Somewhere below are a line with "staining of human" and a later line with "cells show no". Output exactly those lines and all lines between them.

####

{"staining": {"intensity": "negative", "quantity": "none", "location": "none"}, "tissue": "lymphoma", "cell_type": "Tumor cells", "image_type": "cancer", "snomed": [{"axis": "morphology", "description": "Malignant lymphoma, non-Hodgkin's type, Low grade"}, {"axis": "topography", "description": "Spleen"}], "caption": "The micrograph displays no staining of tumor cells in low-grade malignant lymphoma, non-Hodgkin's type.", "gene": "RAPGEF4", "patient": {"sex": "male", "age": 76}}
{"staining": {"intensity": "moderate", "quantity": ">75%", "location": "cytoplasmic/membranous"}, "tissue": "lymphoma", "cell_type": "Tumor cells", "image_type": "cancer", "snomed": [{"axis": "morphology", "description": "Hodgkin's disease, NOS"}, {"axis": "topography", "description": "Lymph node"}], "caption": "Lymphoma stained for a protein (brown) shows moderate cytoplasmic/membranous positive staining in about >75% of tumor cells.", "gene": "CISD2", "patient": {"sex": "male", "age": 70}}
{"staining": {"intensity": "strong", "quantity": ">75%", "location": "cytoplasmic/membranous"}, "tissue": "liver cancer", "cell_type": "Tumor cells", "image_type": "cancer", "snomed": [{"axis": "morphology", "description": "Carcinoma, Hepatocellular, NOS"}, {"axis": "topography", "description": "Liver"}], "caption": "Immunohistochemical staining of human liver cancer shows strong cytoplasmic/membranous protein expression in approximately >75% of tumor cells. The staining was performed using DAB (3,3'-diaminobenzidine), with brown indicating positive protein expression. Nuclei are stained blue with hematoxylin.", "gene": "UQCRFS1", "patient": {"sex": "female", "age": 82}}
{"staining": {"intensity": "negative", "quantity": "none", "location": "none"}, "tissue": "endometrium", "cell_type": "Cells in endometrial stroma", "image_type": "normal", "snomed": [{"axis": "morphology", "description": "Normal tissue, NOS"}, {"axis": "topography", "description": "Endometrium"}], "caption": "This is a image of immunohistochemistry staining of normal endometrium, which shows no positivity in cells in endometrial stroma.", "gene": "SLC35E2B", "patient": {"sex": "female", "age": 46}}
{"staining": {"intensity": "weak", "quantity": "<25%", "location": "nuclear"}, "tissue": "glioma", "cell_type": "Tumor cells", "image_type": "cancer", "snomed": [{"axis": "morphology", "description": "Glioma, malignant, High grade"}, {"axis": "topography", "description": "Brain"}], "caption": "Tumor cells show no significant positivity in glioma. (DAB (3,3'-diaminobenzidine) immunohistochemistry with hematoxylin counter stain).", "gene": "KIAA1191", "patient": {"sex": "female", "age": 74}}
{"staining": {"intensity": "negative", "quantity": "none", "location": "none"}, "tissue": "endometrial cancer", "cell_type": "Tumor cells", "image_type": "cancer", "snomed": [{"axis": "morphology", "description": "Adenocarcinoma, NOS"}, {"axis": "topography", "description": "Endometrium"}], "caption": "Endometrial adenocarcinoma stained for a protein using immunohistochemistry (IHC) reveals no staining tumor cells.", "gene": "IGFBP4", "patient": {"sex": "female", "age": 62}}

####

* Output of the exercise
{"staining": {"intensity": "strong", "quantity": ">75%", "location": "cytoplasmic/membranous"}, "tissue": "liver cancer", "cell_type": "Tumor cells", "image_type": "cancer", "snomed": [{"axis": "morphology", "description": "Carcinoma, Hepatocellular, NOS"}, {"axis": "topography", "description": "Liver"}], "caption": "Immunohistochemical staining of human liver cancer shows strong cytoplasmic/membranous protein expression in approximately >75% of tumor cells. The staining was performed using DAB (3,3'-diaminobenzidine), with brown indicating positive protein expression. Nuclei are stained blue with hematoxylin.", "gene": "UQCRFS1", "patient": {"sex": "female", "age": 82}}
{"staining": {"intensity": "negative", "quantity": "none", "location": "none"}, "tissue": "endometrium", "cell_type": "Cells in endometrial stroma", "image_type": "normal", "snomed": [{"axis": "morphology", "description": "Normal tissue, NOS"}, {"axis": "topography", "description": "Endometrium"}], "caption": "This is a image of immunohistochemistry staining of normal endometrium, which shows no positivity in cells in endometrial stroma.", "gene": "SLC35E2B", "patient": {"sex": "female", "age": 46}}
{"staining": {"intensity": "weak", "quantity": "<25%", "location": "nuclear"}, "tissue": "glioma", "cell_type": "Tumor cells", "image_type": "cancer", "snomed": [{"axis": "morphology", "description": "Glioma, malignant, High grade"}, {"axis": "topography", "description": "Brain"}], "caption": "Tumor cells show no significant positivity in glioma. (DAB (3,3'-diaminobenzidine) immunohistochemistry with hematoxylin counter stain).", "gene": "KIAA1191", "patient": {"sex": "female", "age": 74}}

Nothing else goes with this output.